#### [SOURCE TEXT]
_ _ _ _ _
What GAO Found
In five selected states, GAO determined that coverage of services in the selected State Children's Health Insurance Program (CHIP) plans was generally comparable to that of the selected private qualified health plans (QHP), with some differences. In particular, the plans were generally comparable in that most covered the services GAO reviewed with the notable exceptions of pediatric dental and certain enabling services such as translation and transportation services, which were covered more frequently by the CHIP plans. For example, only the selected QHP in New York covered pediatric dental services; the QHPs in the other four states did not include pediatric dental services, although some officials indicated this would change for 2015 offerings. In those four states, stand-alone dental plans (SADP) could be purchased separately. Selected CHIP plans and QHPs were also similar in terms of the services on which they imposed day, visit, or dollar limits, although the five selected CHIP plans generally imposed fewer limits than the selected QHPs. For services where coverage limits were sometimes imposed on QHPs and CHIP plans, GAO's review found that the limits on CHIP plans were at times less restrictive. For example, the selected QHP in Utah limited home- and community-based health care services to 60 visits per year while the selected CHIP plan did not impose any limits. In addition, for pediatric dental services, coverage limits in the selected SADPs were generally similar to those in the selected CHIP plan; however, when there were differences, CHIP was generally more generous.
_ _ _ _ _
#### [EXTRACTED DATA]
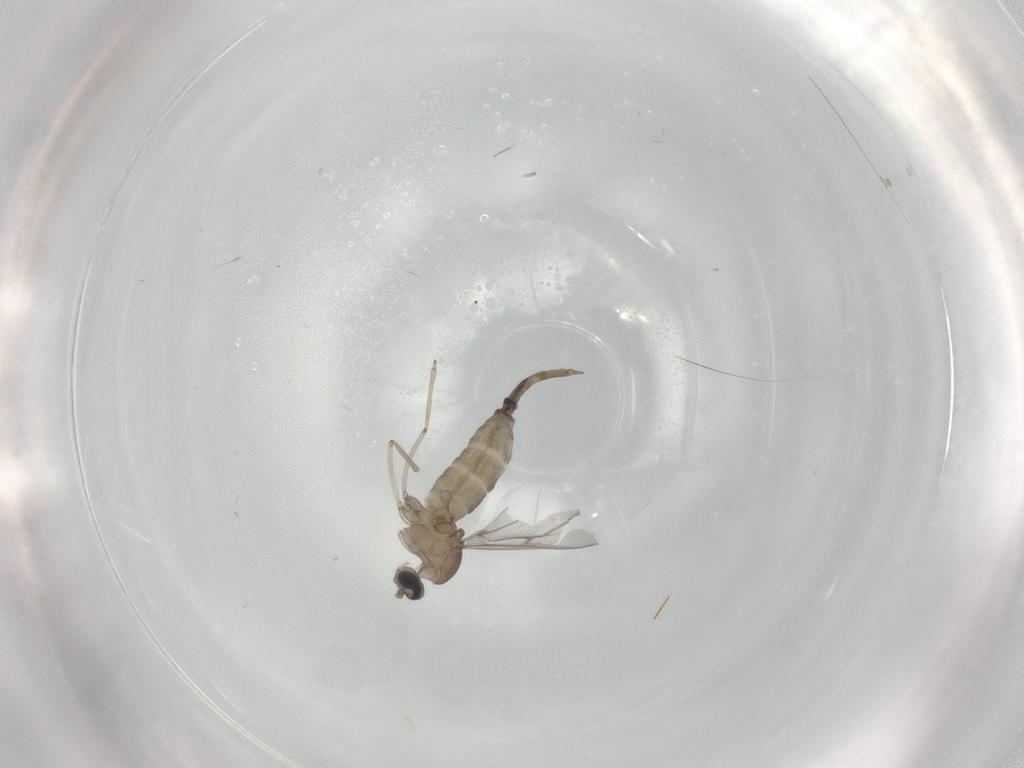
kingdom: Animalia
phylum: Arthropoda
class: Insecta
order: Diptera
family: Cecidomyiidae
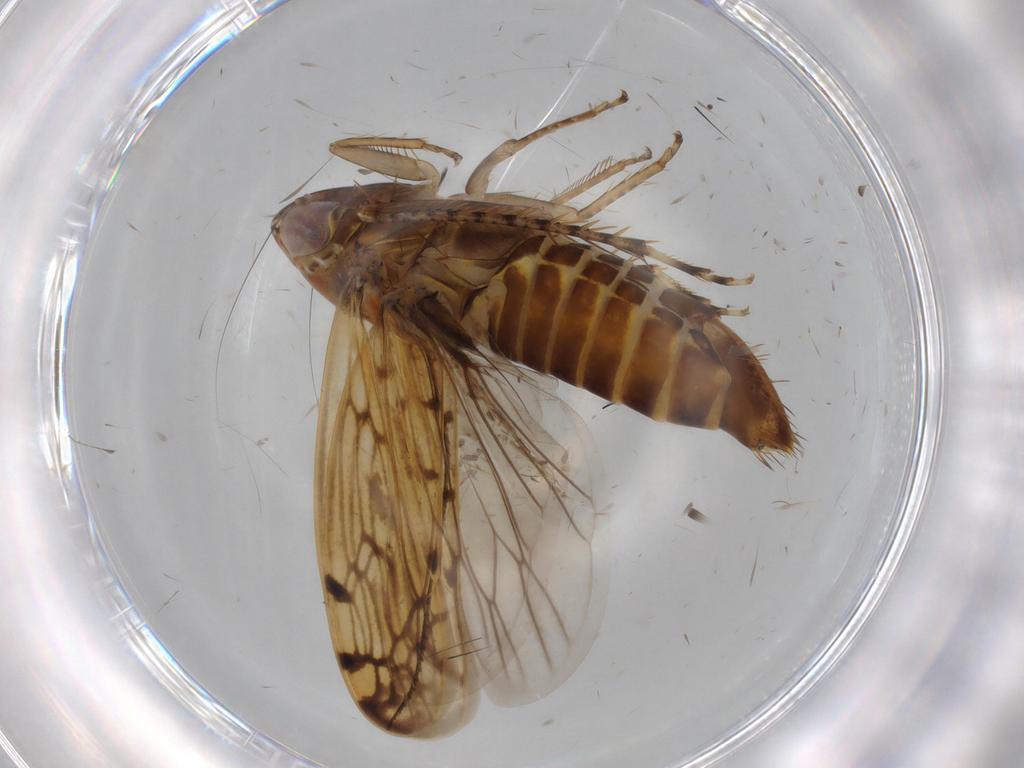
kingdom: Animalia
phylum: Arthropoda
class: Insecta
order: Hemiptera
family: Cicadellidae
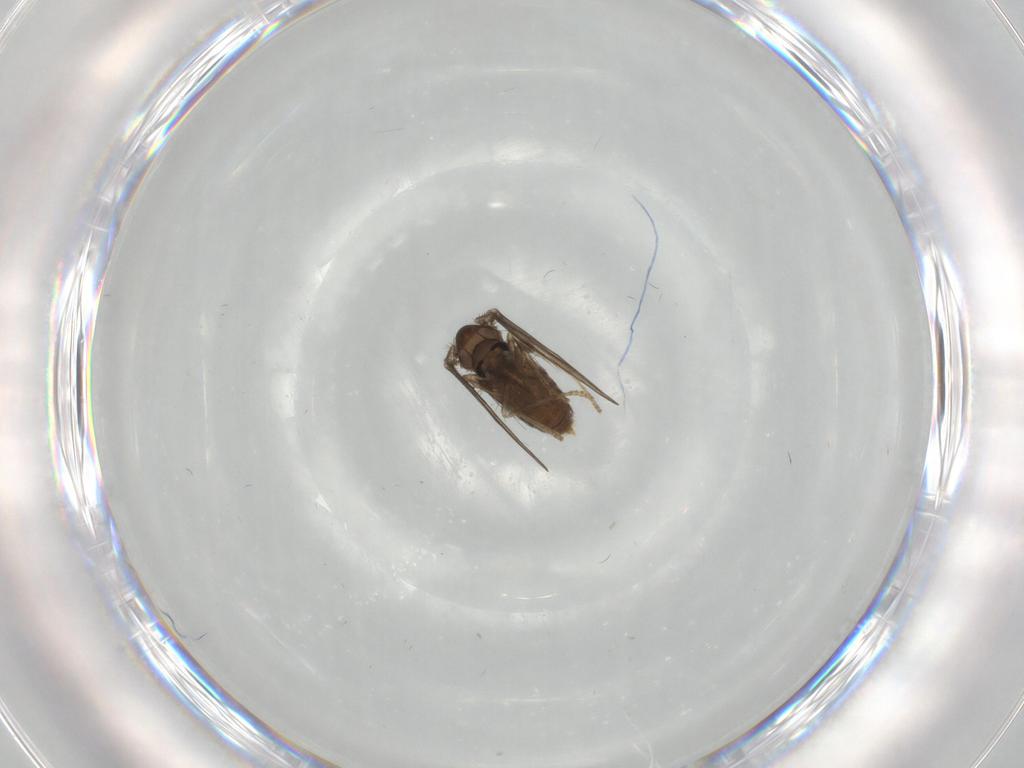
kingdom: Animalia
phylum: Arthropoda
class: Insecta
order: Diptera
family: Psychodidae
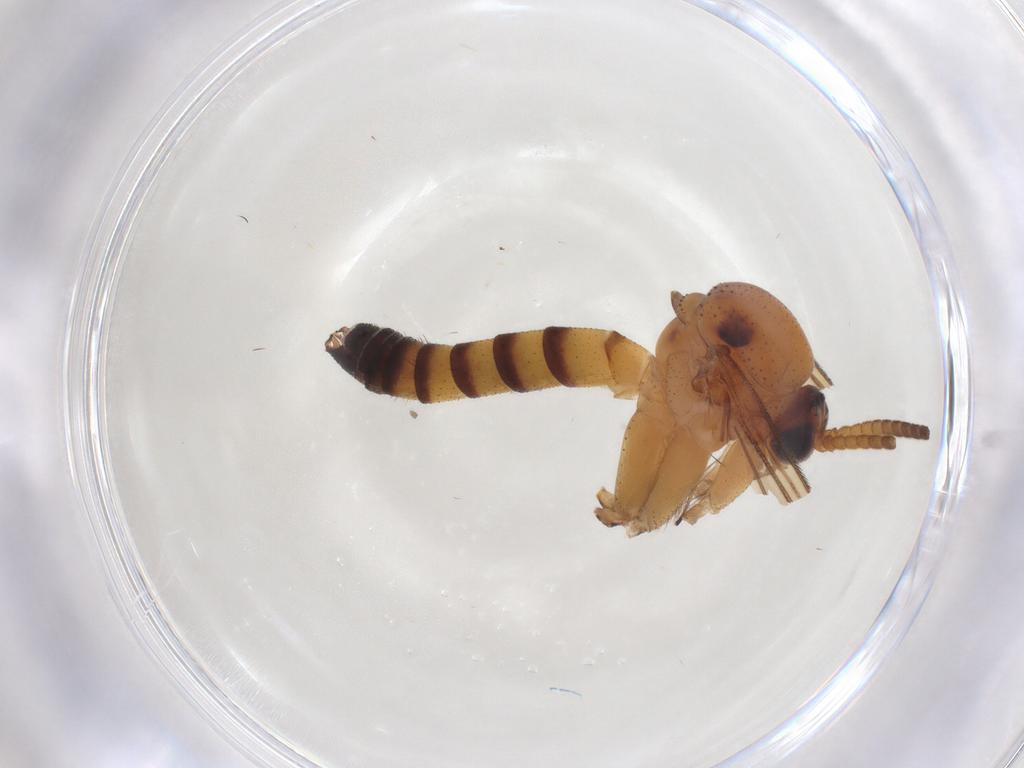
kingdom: Animalia
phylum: Arthropoda
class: Insecta
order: Diptera
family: Mycetophilidae
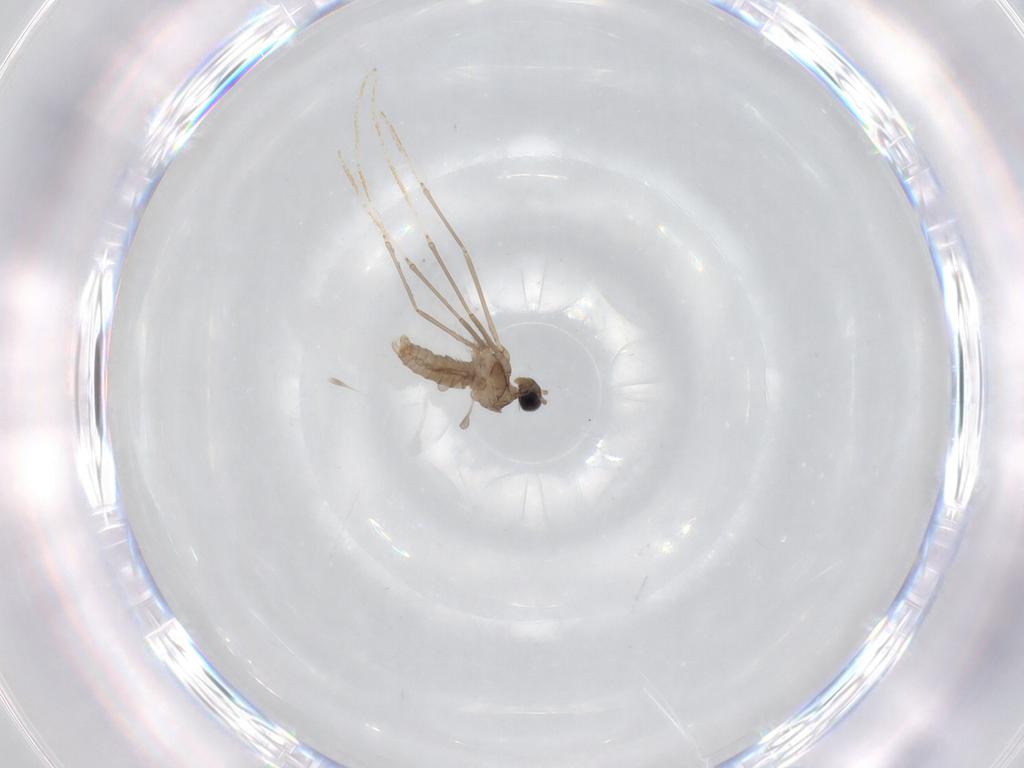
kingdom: Animalia
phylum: Arthropoda
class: Insecta
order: Diptera
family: Cecidomyiidae
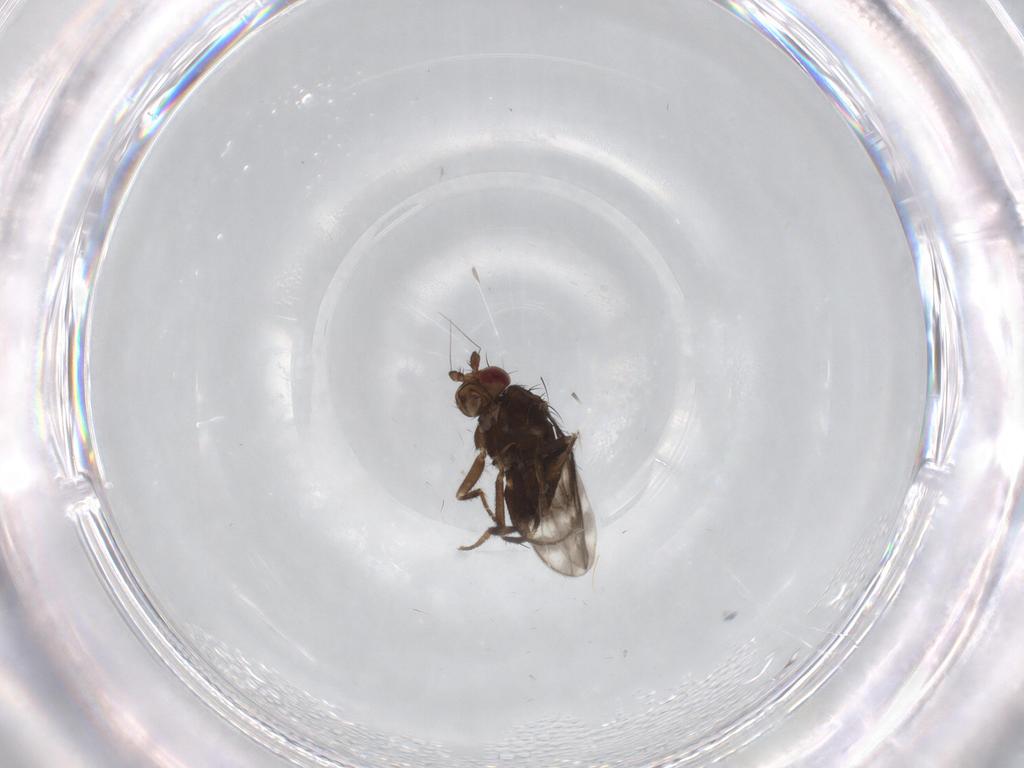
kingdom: Animalia
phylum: Arthropoda
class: Insecta
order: Diptera
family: Sphaeroceridae
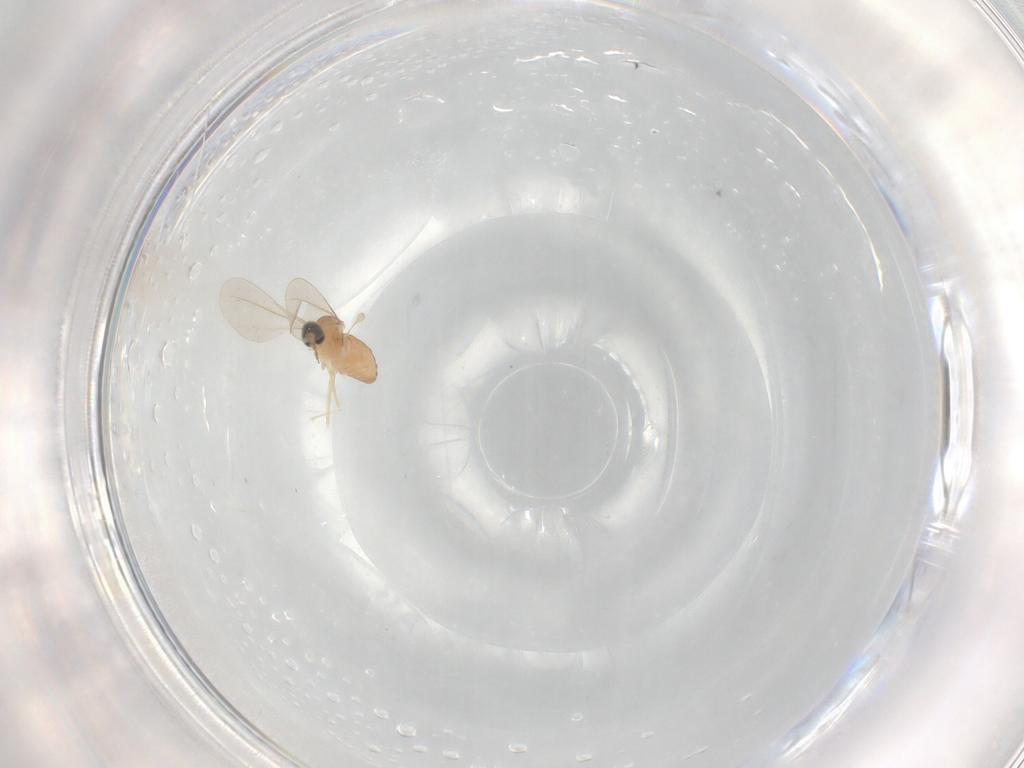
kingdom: Animalia
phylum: Arthropoda
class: Insecta
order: Diptera
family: Cecidomyiidae
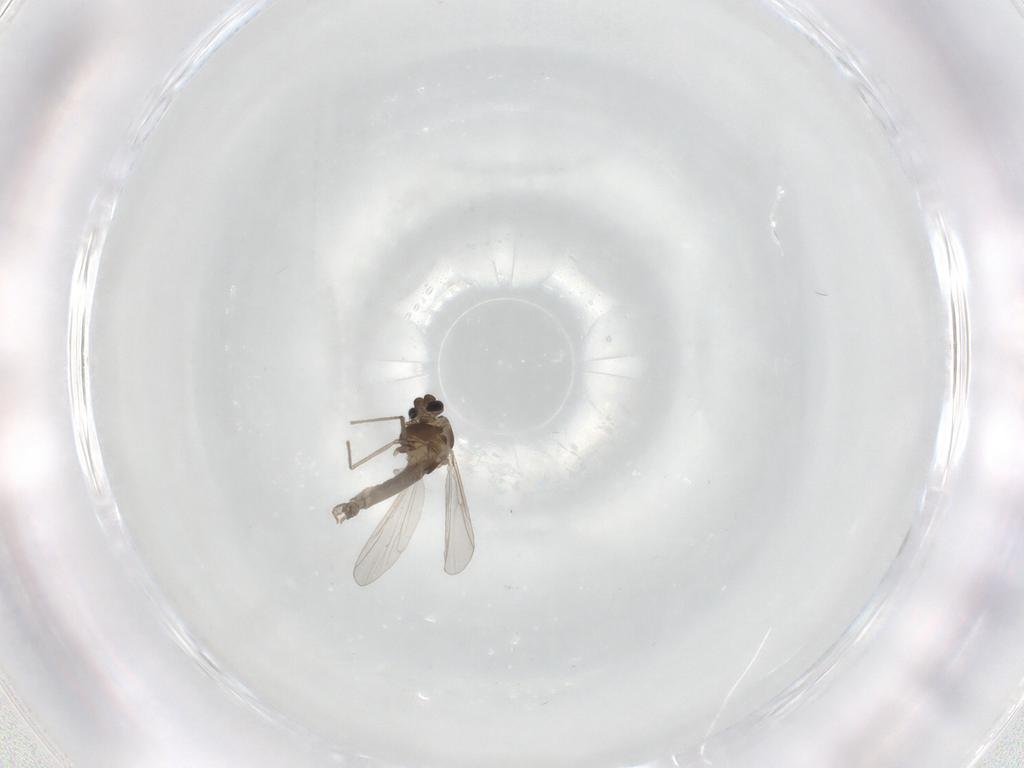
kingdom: Animalia
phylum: Arthropoda
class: Insecta
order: Diptera
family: Chironomidae
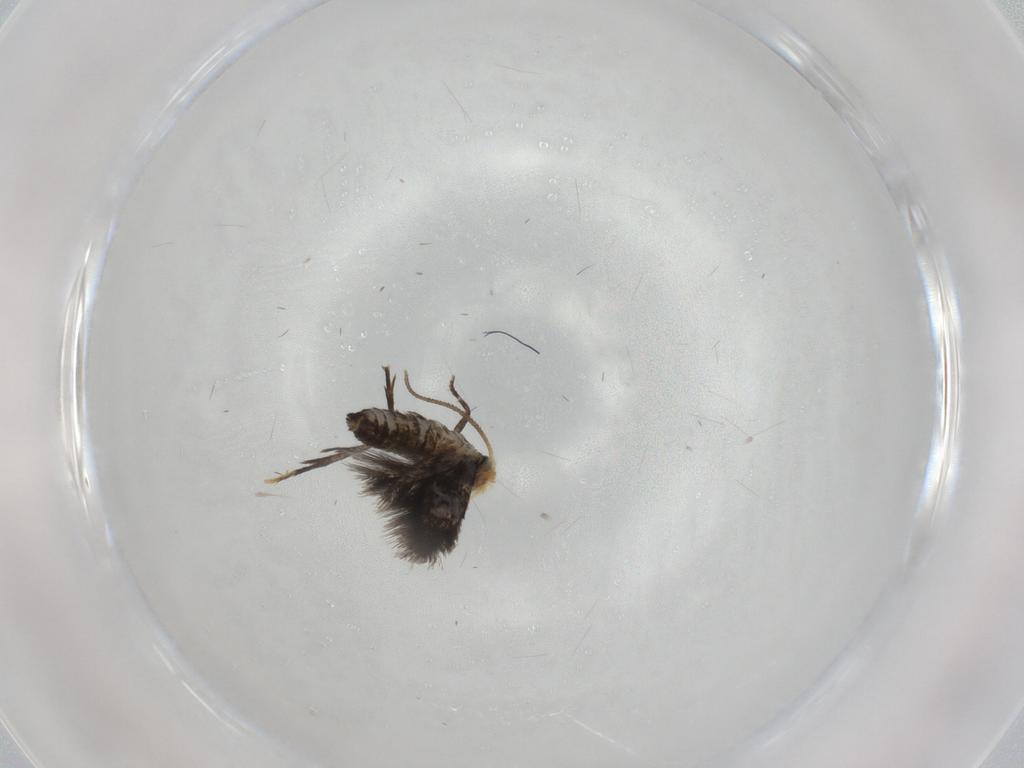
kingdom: Animalia
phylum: Arthropoda
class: Insecta
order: Lepidoptera
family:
_ _ _ _ _
#### [EXERCISE INSTRUCTIONS]
In the GAO findings, how many visits per year did the selected QHP in Utah allow for home- and community-based health care services?

#### [TASK RESPONSE]
60 visits per year.